The man has a point.
I've written before that many of my best students did not come to college directly out of high school. I’ve had good luck with parents, veterans, late bloomers, and others who have some work and life experience between public school and my classroom. I believe work provides a sense of identity. Workers test their goals, explore their identities, and find out what they want from their education.
I myself didn’t start college until twenty-five years old. I bounced through several jobs for seven years before resuming my education. While I did not support myself in that time—minimum wage blows—I learned to support myself intellectually.
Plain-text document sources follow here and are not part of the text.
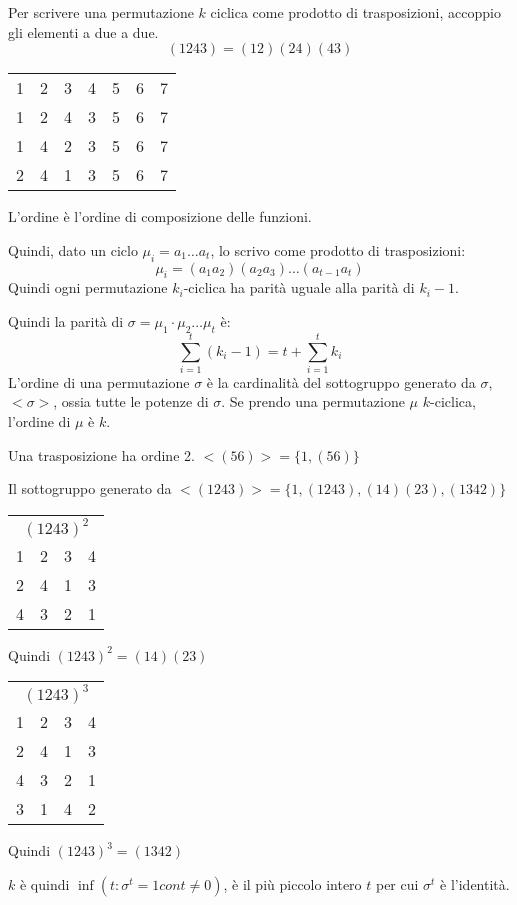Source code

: Per scrivere una permutazione $k$ ciclica come prodotto di trasposizioni, accoppio gli elementi a due a due.
\[
(1 2 4 3) = (1 2) (2 4) (4 3)
\]
\begin{tabular}{*{7}{c}}
1 & 2 & 3 & 4 & 5 & 6 & 7 \\
1 & 2 & 4 & 3 & 5 & 6 & 7 \\
1 & 4 & 2 & 3 & 5 & 6 & 7 \\
2 & 4 & 1 & 3 & 5 & 6 & 7
\end{tabular}

L'ordine \`e l'ordine di composizione delle funzioni.

Quindi, dato un ciclo $\mu_i = a_1 \dots a_t$, lo scrivo come prodotto di trasposizioni:
\[
\mu_i = (a_1 a_2) (a_2 a_3) \dots (a_{t-1} a_t)
\]
Quindi ogni permutazione $k_i$-ciclica ha parit\`a uguale alla parit\`a di $k_i - 1$.

Quindi la parit\`a di $\sigma = \mu_1 \cdot \mu_2 \dots \mu_t$ \`e:
\[
\sum_{i = 1}^{t} (k_i - 1) = t + \sum_{i = 1}^{t} k_i
\]
L'ordine di una permutazione $\sigma$ \`e la cardinalit\`a del sottogruppo generato da $\sigma$, $< \sigma >$, ossia tutte le potenze di $\sigma$. Se prendo una permutazione $\mu$ $k$-ciclica, l'ordine di $\mu$ \`e $k$.

Una trasposizione ha ordine 2. $< (5 6) > = \{ 1, (5 6) \}$

Il sottogruppo generato da $< (1 2 4 3) > = \{ 1, (1 2 4 3), (1 4) (2 3), (1 3 4 2) \}$

\begin{tabular}{*{4}{c}}
\multicolumn{4}{c}{$(1 2 4 3)^2$} \\
1 & 2 & 3 & 4 \\
2 & 4 & 1 & 3 \\
4 & 3 & 2 & 1
\end{tabular}

Quindi $(1 2 4 3)^2 = (1 4) (2 3)$

\begin{tabular}{*{4}{c}}
\multicolumn{4}{c}{$(1 2 4 3)^3$} \\
1 & 2 & 3 & 4 \\
2 & 4 & 1 & 3 \\
4 & 3 & 2 & 1 \\
3 & 1 & 4 & 2
\end{tabular}

Quindi $(1 2 4 3)^3 = (1 3 4 2)$

$k$ \`e quindi $\inf (t : \sigma^t = 1 con t \neq 0)$, \`e il pi\`u piccolo intero $t$ per cui $\sigma^t$ \`e l'identit\`a.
Though work did not provide my liberal arts education, the school of hard knocks taught me what I wanted in life, what I was willing to do to get it, and what value I placed on my time.
Think how much further along my life might be if, instead of waiting until eighteen, I had to work for my money at, say, twelve. What if I’d had to sack groceries, wash cars, walk dogs, or otherwise hustle to fill my pockets? I suspect I’d have learned much earlier the difference between necessity and luxury. Work probably would have cured my middle class ambivalence toward school.
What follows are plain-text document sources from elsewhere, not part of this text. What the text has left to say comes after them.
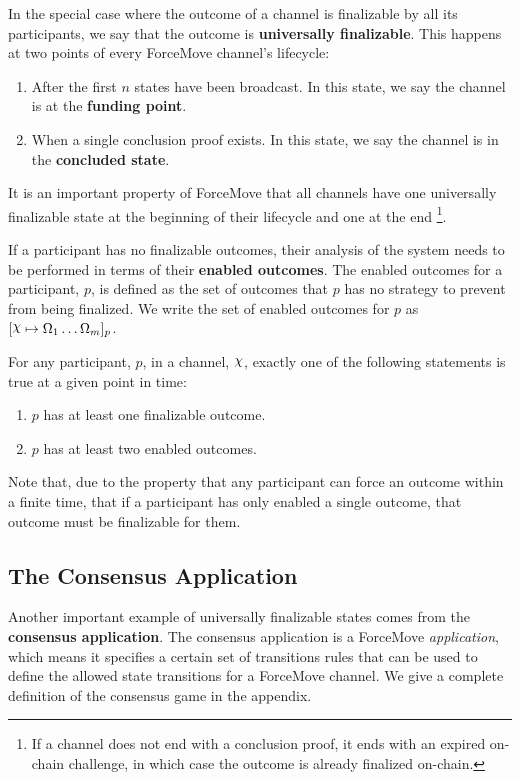 \documentclass{article}
\begin{document}
In the special case where the outcome of a channel is finalizable by all its participants, we say that the outcome is \textbf{universally finalizable}.
This happens at two points of every ForceMove channel's lifecycle:
\begin{enumerate}
  \item After the first $n$ states have been broadcast. In this state, we say the channel is at the \textbf{funding point}.
  \item When a single conclusion proof exists. In this state, we say the channel is in the \textbf{concluded state}.
\end{enumerate}
It is an important property of ForceMove that all channels have one universally finalizable
state at the beginning of their lifecycle and one at the end
\footnote{If a channel does not end with a conclusion proof, it ends with an expired on-chain challenge,
in which case the outcome is already finalized on-chain.}.

If a participant has no finalizable outcomes, their analysis of the system needs to be performed
in terms of their \textbf{enabled outcomes}.
The enabled outcomes for a participant, $p$, is defined as the set of outcomes that $p$ has
no strategy to prevent from being finalized.
We write the set of enabled outcomes for $p$ as $\finalizable{\rchi}{\Omega_1 \dots \Omega_m}{p}$.

For any participant, $p$, in a channel, $\rchi$, exactly one of the following statements is
true at a given point in time:
\begin{enumerate}
  \item $p$ has at least one finalizable outcome.
  \item $p$ has at least two enabled outcomes.
\end{enumerate}
Note that, due to the property that any participant can force an outcome within a finite time,
that if a participant has only enabled a single outcome, that outcome must be finalizable for them.

\subsection{The Consensus Application}

Another important example of universally finalizable states comes from the \textbf{consensus application}.
The consensus application is a ForceMove \textit{application}, which means it specifies a certain
set of transitions rules that can be used to define the allowed state transitions for a ForceMove
channel.
We give a complete definition of the consensus game in the appendix.
\end{document}

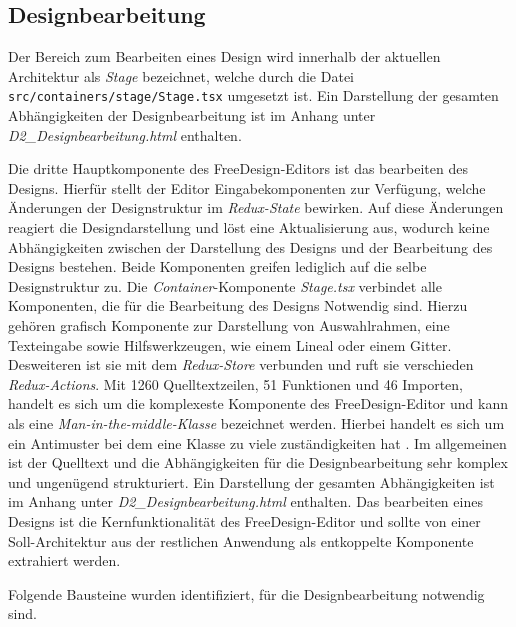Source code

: \subsection{Designbearbeitung}
Der Bereich zum Bearbeiten eines Design wird innerhalb der aktuellen Architektur als \emph{Stage} bezeichnet, welche durch die Datei  
\lstinline|src/containers/stage/Stage.tsx| umgesetzt ist. 
Ein Darstellung der gesamten Abhängigkeiten der Designbearbeitung ist im Anhang unter \emph{D2\_Designbearbeitung.html} enthalten.




Die dritte Hauptkomponente des FreeDesign-Editors ist das bearbeiten des Designs. Hierfür stellt der Editor Eingabekomponenten zur Verfügung, welche Änderungen der Designstruktur im \emph{Redux-State} bewirken. Auf diese Änderungen reagiert die Designdarstellung und löst eine Aktualisierung aus, wodurch keine Abhängigkeiten zwischen der Darstellung des Designs und der Bearbeitung des Designs bestehen. Beide Komponenten greifen lediglich auf die selbe Designstruktur zu.  
Die \emph{Container}-Komponente \emph{Stage.tsx} verbindet alle Komponenten, die für die Bearbeitung des Designs Notwendig sind. Hierzu gehören grafisch Komponente zur Darstellung von Auswahlrahmen, eine Texteingabe sowie Hilfswerkzeugen, wie einem Lineal oder einem Gitter. 
Desweiteren ist sie mit dem \emph{Redux-Store} verbunden und ruft sie verschieden \emph{Redux-Actions}. 
Mit  1260 Quelltextzeilen, 51 Funktionen und 46 Importen, handelt es sich um die komplexeste Komponente des FreeDesign-Editor und kann als eine \emph{Man-in-the-middle-Klasse} bezeichnet werden. Hierbei handelt es sich um ein Antimuster bei dem eine Klasse zu viele zuständigkeiten hat \autocite[vgl.][619]{Geirhos2015}.
Im allgemeinen ist der Quelltext und die Abhängigkeiten für die Designbearbeitung sehr komplex und ungenügend strukturiert. 
Ein Darstellung der gesamten Abhängigkeiten ist im Anhang unter \emph{D2\_Designbearbeitung.html} enthalten.
Das bearbeiten eines Designs ist die Kernfunktionalität des FreeDesign-Editor und sollte von einer Soll-Architektur aus der restlichen Anwendung als entkoppelte Komponente extrahiert werden. 



Folgende Bausteine wurden identifiziert, für die Designbearbeitung notwendig sind.
\begin{multicols}{2}    
    
\end{multicols}
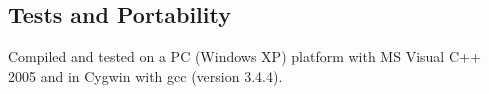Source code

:
\subsection{Tests and Portability}
Compiled and tested on a PC (Windows XP) platform with MS Visual C++ 2005 and
in Cygwin with gcc (version 3.4.4).

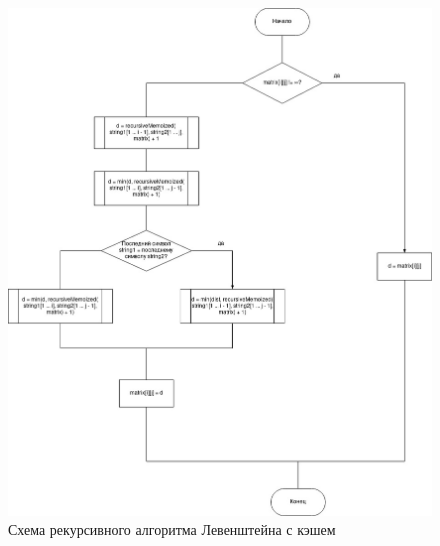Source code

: \documentclass[12pt]{report}
\begin{document}
\begin{figure}[h]
	\centering
	\includegraphics[scale=0.4]{mem.jpg}
	\caption{Схема рекурсивного алгоритма Левенштейна с кэшем}
	\label{fig:mpr}
\end{figure}

\newpage
\end{document}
Moreover, I’m not advocating the rollback of child labor laws. Kids’ lives would not be improved if we sent them into sweat shops and salt mines. Child labor laws were written on the fairly straightforward belief that children should not work dangerous, sophisticated jobs until they had the physical strength and mental judgment. In other words, they shouldn’t work jobs that never let them achieve sufficient maturity to work those jobs.
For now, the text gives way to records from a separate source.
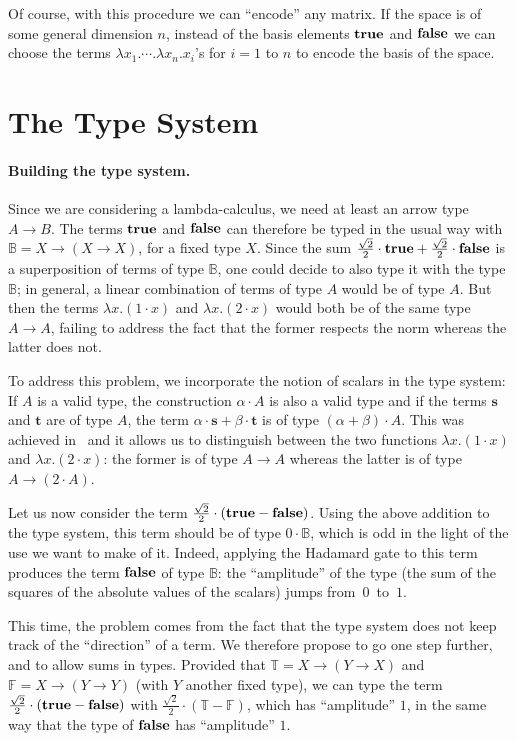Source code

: \documentclass[colorlinks=true,linkcolor=black,urlcolor=black,citecolor=blue,submission,copyright,creativecommons]{eptcs}
\newcommand{\Bool}{\mathbb{B}}
\newcommand{\True}{\mathbb{T}}
\newcommand{\False}{\mathbb{F}}
\newcommand{\true}{{\bf true}}
\newcommand{\false}{{\bf false}}
\newcommand{\ve}[1]{\mathrm{\textbf{#1}}}
\begin{document}
Of course, with this procedure we can ``encode'' any matrix. If the
space is of some general dimension $n$, instead of the basis elements
$\true$ and $\false$ we can choose the terms $\lambda
x_1.\cdots.\lambda x_n.x_i$'s for $i=1$ to $n$ to encode the basis of
the space.

\section{The Type System}\label{sec:vectorial}

\paragraph{Building the type system.}
Since we are considering a lambda-calculus, we need at least an arrow
type $A\to B$. The terms $\true$ and $\false$ can therefore be typed
in the usual way with $\Bool = X\to(X\to X)$, for a fixed type $X$.
Since the sum ${\frac{\sqrt2}2}\cdot\true +
{\frac{\sqrt2}2}\cdot\false$ is a superposition of terms of type
$\Bool$, one could decide to also type it with the type $\Bool$; in
general, a linear combination of terms of type $A$ would be of type
$A$. But then the terms $\lambda x.(1\cdot x)$ and $\lambda
x.(2\cdot x)$ would both be of the same type $A\to A$, failing to
address the fact that the former respects the norm whereas the latter
does not.

To address this problem, we incorporate the notion of scalars in the
type system: If $A$ is a valid type, the construction $\alpha\cdot A$ is
also a valid type and if the terms $\ve{s}$ and $\ve{t}$ are of type
$A$, the term $\alpha\cdot\ve{s}+\beta\cdot\ve{t}$ is of type
$(\alpha+\beta)\cdot A$. This was achieved in~\cite{ArrighiDiazcaroQPL09} and it allows us to distinguish between
the two functions $\lambda x.(1\cdot x)$ and $\lambda x.(2\cdot x)$:
the former is of type $A\to A$ whereas the latter is of type $A\to
(2\cdot A)$.

Let us now consider the term $\frac{\sqrt2}2\cdot(\true-\false)$. Using
the above addition to the type system, this term should be of type
$0\cdot\Bool$, which is odd in the light of the use we want to
make of it. Indeed, applying the Hadamard gate to this term produces the term
$\false$ of type $\Bool$: the ``amplitude'' of the type (the sum of the squares of the absolute values of the scalars) jumps 
from~$0$~to~$1$.

This time, the problem comes from the fact that the type system does
not keep track of the ``direction'' of a term.  We therefore propose
to go one step further, and to allow sums in types. Provided that
$\True=X\to(Y\to X)$ and $\False=X\to(Y\to Y)$ (with $Y$ another fixed
type), we can type the term $\frac{\sqrt2}2\cdot(\true-\false)$ with
$\frac{\sqrt2}2\cdot(\True-\False)$, which has ``amplitude'' $1$, in the same way that the type of $\false$ has ``amplitude'' $1$.
\end{document}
But not all labor is a Dickensian nightmare. We can protect kids from the Triangle Shirtwaist Fire without extending infantile dependency to the cusp of adulthood. If we want kids to build strength and wisdom, we could offer them a hem of responsibility, where they could test themselves, and stretch to meet their potential. We claim to do that by giving them household chores, but many might benefit from answering to someone other than Mommy and Daddy.
We could start by scaling work according to kids’ strength and maturity. No reasonable person would think a twelve-year-old could tote a hod at a construction site, but why couldn’t that kid sort screws? A teen should not drive a forklift in a warehouse, but why can’t that same kid stock shelves? Kids who have work consummate with their ability will develop ability consummate with their work.
Many kids already do work, especially lower class kids. Go to any city and watch. Poor kids mow lawns, run errands, carry groceries, wash cars, and do whatever they can to bring in a little money—under the table. Though childhood crime is far less common than Newt implies, hustling is already commonplace. Sadly, middle class kids are more likely to remain sedentary and passive.
Former schoolteacher John Taylor Gatto, in A Different Kind of Teacher, describes setting up professional apprenticeships for middle school students on the sly. These kids built networks they could tap later in life, but reportedly, they also got better grades in school as well. If it could be administered fairly, I’d like to see more kids have such opportunity.